◆ **EXERCISE PROMPT**
Print exactly the lines that run from the one containing "pyautogui.moveTo(607, 124); pyautogui.dragTo(602, 128)" to the final line of the data, both included, and print none of the pictures.

───── INPUT DATA ─────

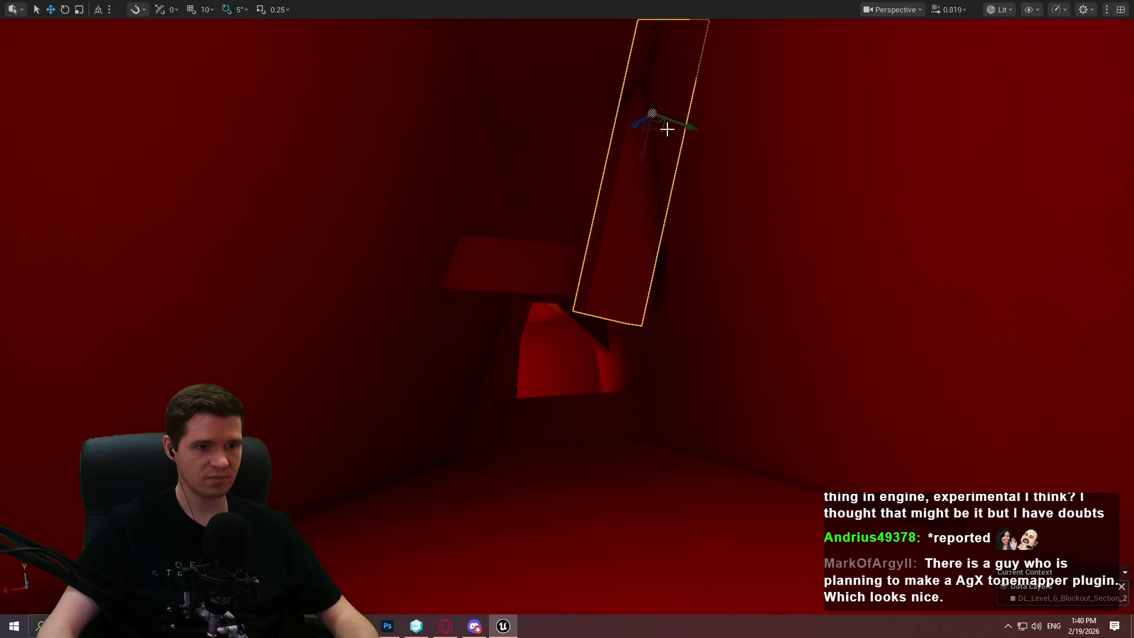
pyautogui.moveTo(652, 112); pyautogui.dragTo(601, 143)
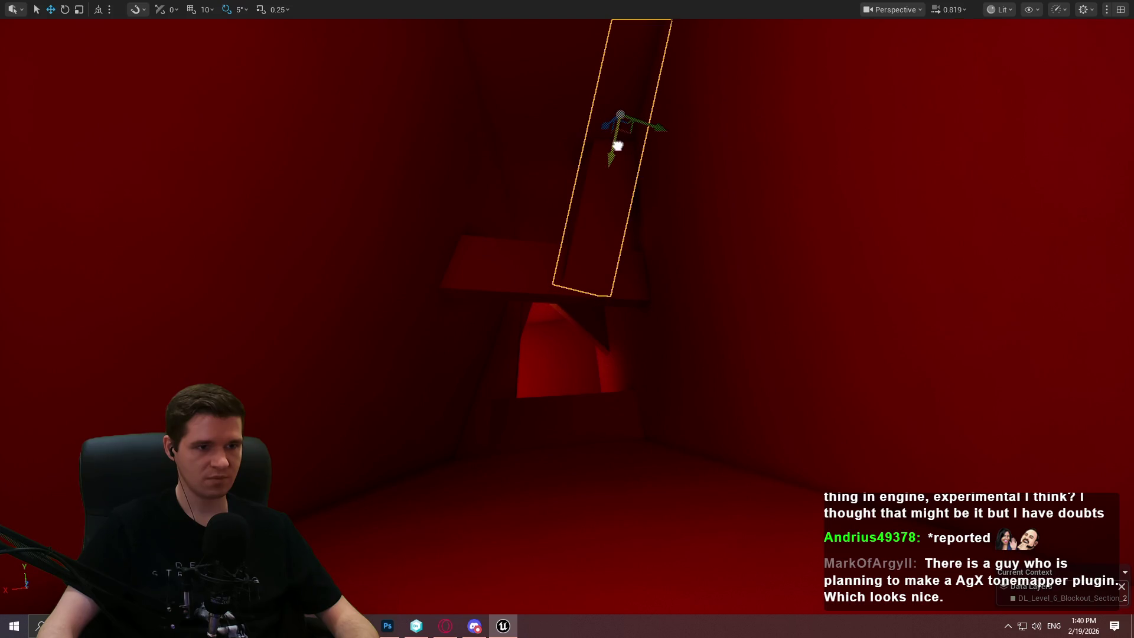
pyautogui.moveTo(607, 124); pyautogui.dragTo(602, 128)
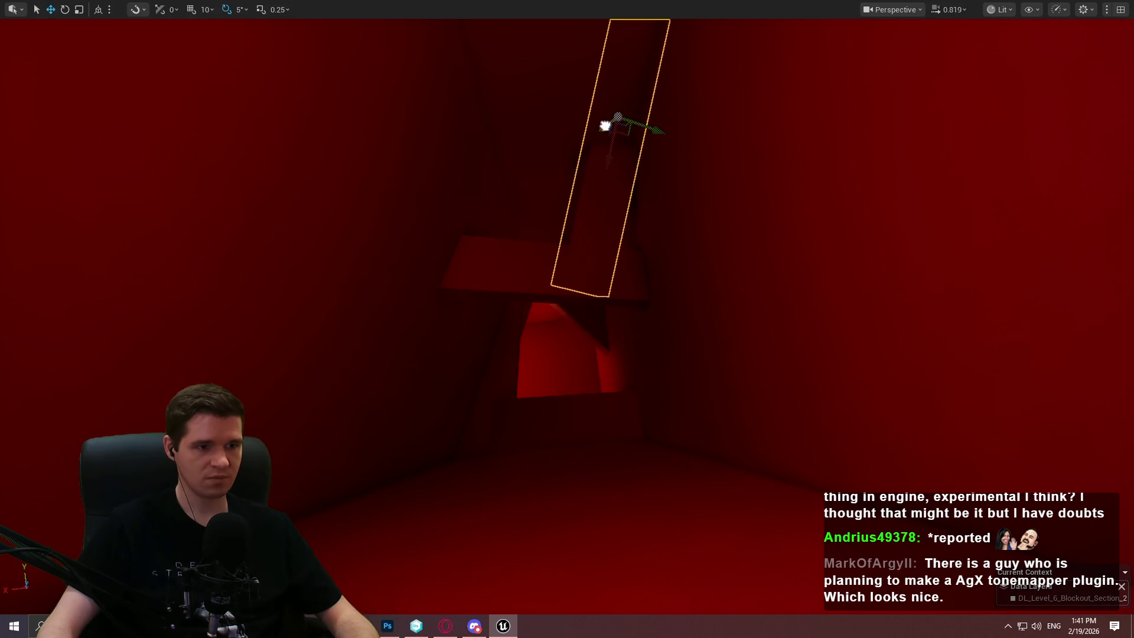
# Fly the camera through the shaft and across the lava floor toward the purple blocks.
pyautogui.press('w')
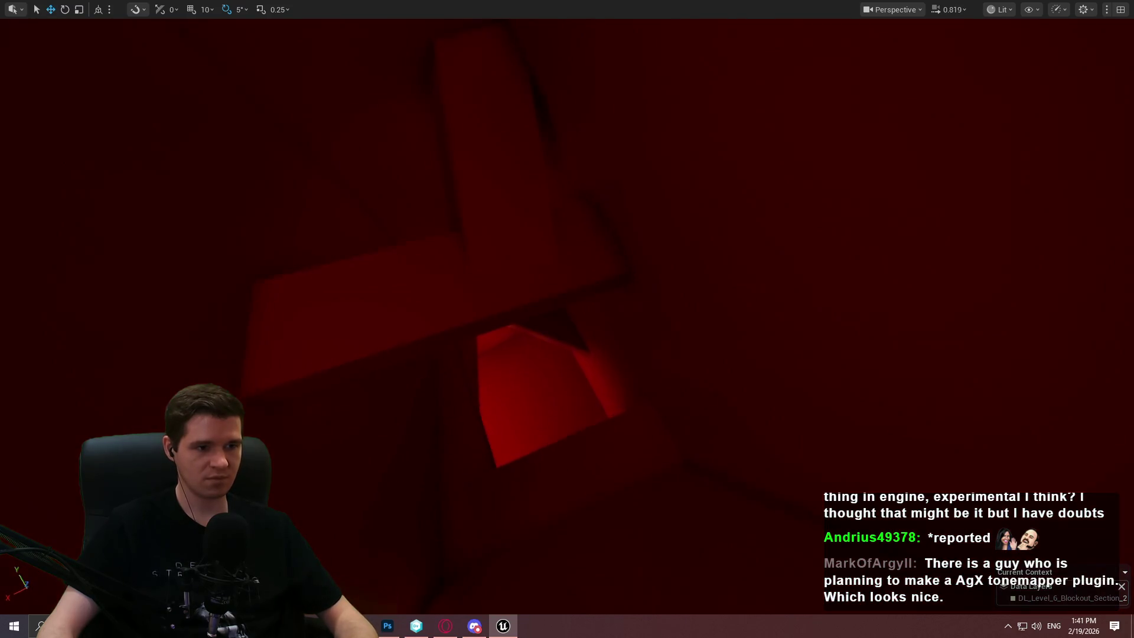
pyautogui.press('w')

─────

◆ **RESPONSE TO THE EXERCISE**
pyautogui.moveTo(607, 124); pyautogui.dragTo(602, 128)
# Fly the camera through the shaft and across the lava floor toward the purple blocks.
pyautogui.press('w')
pyautogui.press('w')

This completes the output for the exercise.